A new report from the U.S. Centers for Disease Control and Prevention (CDC) found an uptick in outbreaks caused by Cryptosporidium (“Crypto”) linked to American swimming pools and water playgrounds. Crypto infection is caused by ingesting the parasites that carry it. Most people ingest the parasites by drinking contaminated water, eating uncooked food, coming in contact with a person who is already infected, or swimming in a contaminated pool and accidentally swallowing the water. According to Mayo Clinic, symptoms of Crypto include diarrhea, fever, lack of appetite, weight loss, and vomiting.

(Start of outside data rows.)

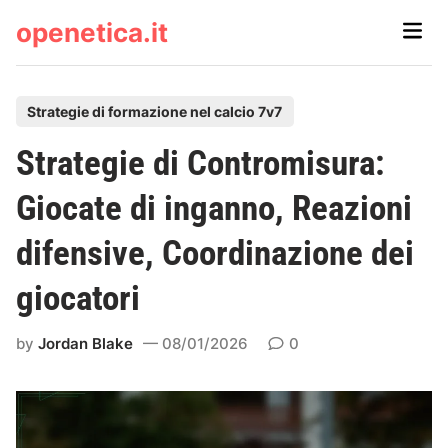
Skip
openetica.it
Main
to
Men
content
P
Strategie di formazione nel calcio 7v7
o
Strategie di Contromisura:
s
t
Giocate di inganno, Reazioni
e
difensive, Coordinazione dei
d
i
giocatori
n
by
Jordan Blake
08/01/2026
0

In its report, the CDC says there were at least 32 outbreaks linked to the parasites last year. That number is about double the number of outbreaks reported in 2014.

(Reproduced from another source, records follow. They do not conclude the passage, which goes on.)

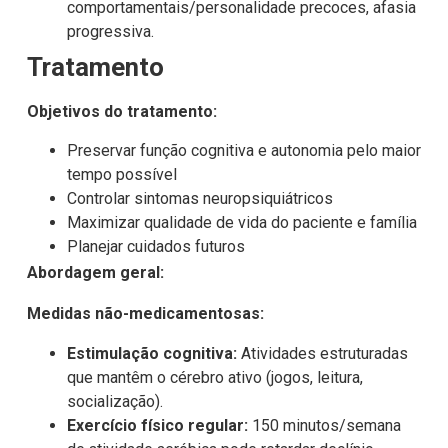
comportamentais/personalidade precoces, afasia
progressiva.
Tratamento
Objetivos do tratamento:
Preservar função cognitiva e autonomia pelo maior
tempo possível
Controlar sintomas neuropsiquiátricos
Maximizar qualidade de vida do paciente e família
Planejar cuidados futuros
Abordagem geral:
Medidas não-medicamentosas:
Estimulação cognitiva:
Atividades estruturadas
que mantêm o cérebro ativo (jogos, leitura,
socialização).
Exercício físico regular:
150 minutos/semana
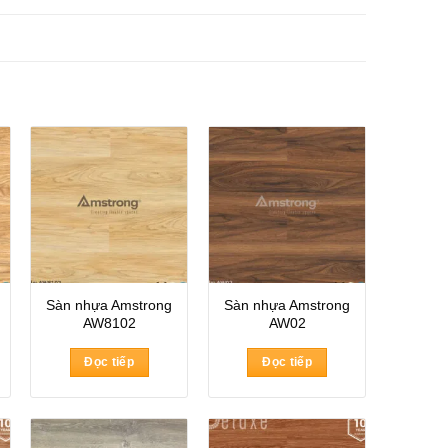
Sàn nhựa Amstrong
Sàn nhựa Amstrong
AW8102
AW02
Đọc tiếp
Đọc tiếp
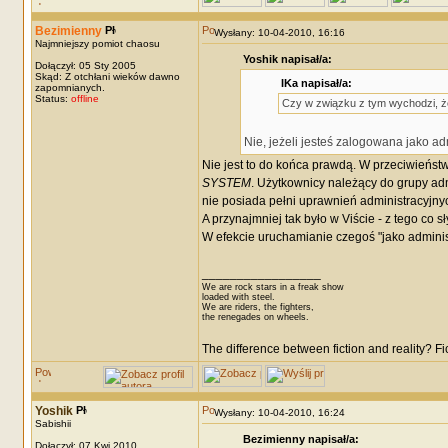
Bezimienny
Wysłany: 10-04-2010, 16:16
Najmniejszy pomiot chaosu
Yoshik napisał/a:
Dołączył: 05 Sty 2005
Skąd: Z otchłani wieków dawno
IKa napisał/a:
zapomnianych.
Status:
offline
Czy w związku z tym wychodzi, ż
Nie, jeżeli jesteś zalogowana jako ad
Nie jest to do końca prawdą. W przeciwieńst
SYSTEM
. Użytkownicy należący do grupy ad
nie posiada pełni uprawnień administracyjny
A przynajmniej tak było w Viście - z tego co s
W efekcie uruchamianie czegoś "jako administ
_________________
We are rock stars in a freak show
loaded with steel.
We are riders, the fighters,
the renegades on wheels.
The difference between fiction and reality? F
Yoshik
Wysłany: 10-04-2010, 16:24
Sabishii
Bezimienny napisał/a:
Dołączył: 07 Kwi 2010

“To help protect your family and friends from Crypto and other diarrhea-causing germs, do not swim or let your kids swim if sick with diarrhea,” Michele Hlavsa, chief of the CDC’s Healthy Swimming Program, said in a statement. “Protect yourself from getting sick by not swallowing the water in which you swim.”
And parasites aren’t the only thing you need to worry about swallowing in your pool water. You know that strong smell of chlorine? And how, sometimes, after a couple of hours of swimming your eyes are red and irritated? Well, it’s not the chlorine causing the smell and irritation — it’s actually human waste. When chlorine combines with urine, the chlorine smell becomes more pronounced and the water begins to irritate the eyes, nose, and sometimes skin.

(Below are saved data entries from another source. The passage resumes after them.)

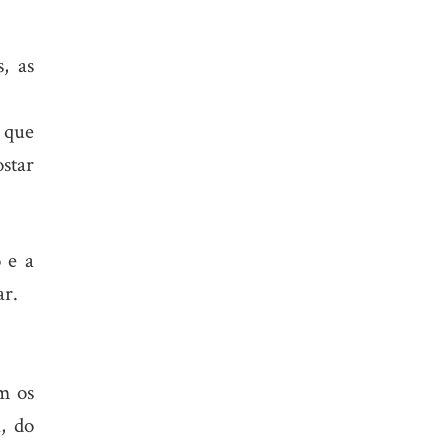
, as
 que
ostar
 e a
ar.
am os
, do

“Chlorine and other disinfectants are added to a swimming pool to destroy germs,” Hlasva said in a statement accompanying a 2015 fact sheet.”Peeing in a pool depletes chlorine and actually produces an irritant that makes people’s eyes turn red.”
Basically, people are gross and so are pools. So try not to swallow the water and, if you do, be on the lookout for some pretty gnarly symptoms. The earlier you identify the symptoms and get to a doctor, the better you’ll fare in the end.